To help students think critically about international relations and politics, Stephen Benedict Dyson examines the fictional but deeply political realities of three television shows: Star Trek, Game of Thrones, and Battlestar Galactica. Deeply familiar with the events, themes, characters, and plot lines of these popular shows, students can easily draw parallels from fictive worlds to contemporary international relations and political scenarios. In Dyson’s experience, this engagement is frequently powerful enough to push classroom conversations out into the hallways and onto online discussion boards.
In Otherworldly Politics, Dyson explains how these shows are plotted to offer alternative histories and future possibilities for humanity.
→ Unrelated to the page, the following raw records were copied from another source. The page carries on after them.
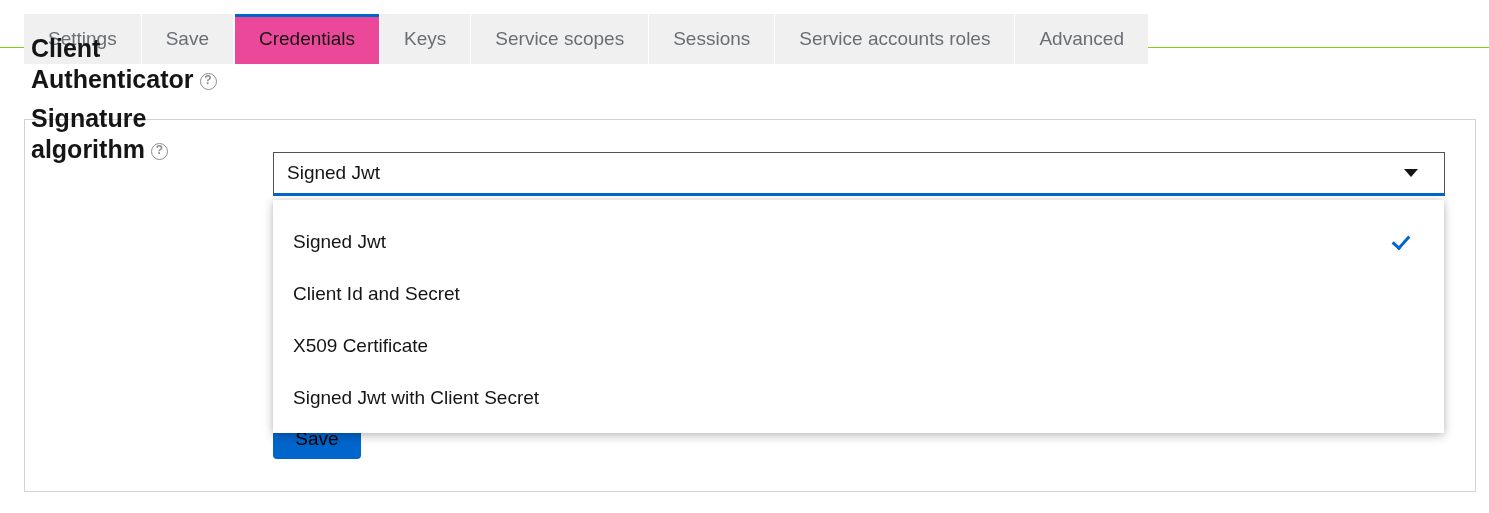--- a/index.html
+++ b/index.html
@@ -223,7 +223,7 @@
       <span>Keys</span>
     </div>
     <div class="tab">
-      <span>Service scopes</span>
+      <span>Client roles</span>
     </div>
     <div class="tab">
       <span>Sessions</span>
Fascinated by politics and history, science fiction and fantasy screenwriters and showrunners suffuse their scripts with real-world ideas of empire, war, civilization, and culture, lending episodes a compelling intricacy and contemporary resonance.
Dyson argues that science fiction and fantasy television creators share a fundamental kinship with great minds in international relations. Creators like Gene Roddenberry, George R. R. Martin, and Ronald D. Moore are world-builders of no lesser creativity, Dyson argues, than theorists such as Woodrow Wilson, Kenneth Waltz, and Alexander Wendt. Each of these thinkers imagines a realm, specifies the rules of its operation, and by so doing seeks to teach us something about ourselves and how we interact with one another. A vital spur to creative thinking for scholars and an accessible introduction for students, this book will also appeal to fans of these three influential shows.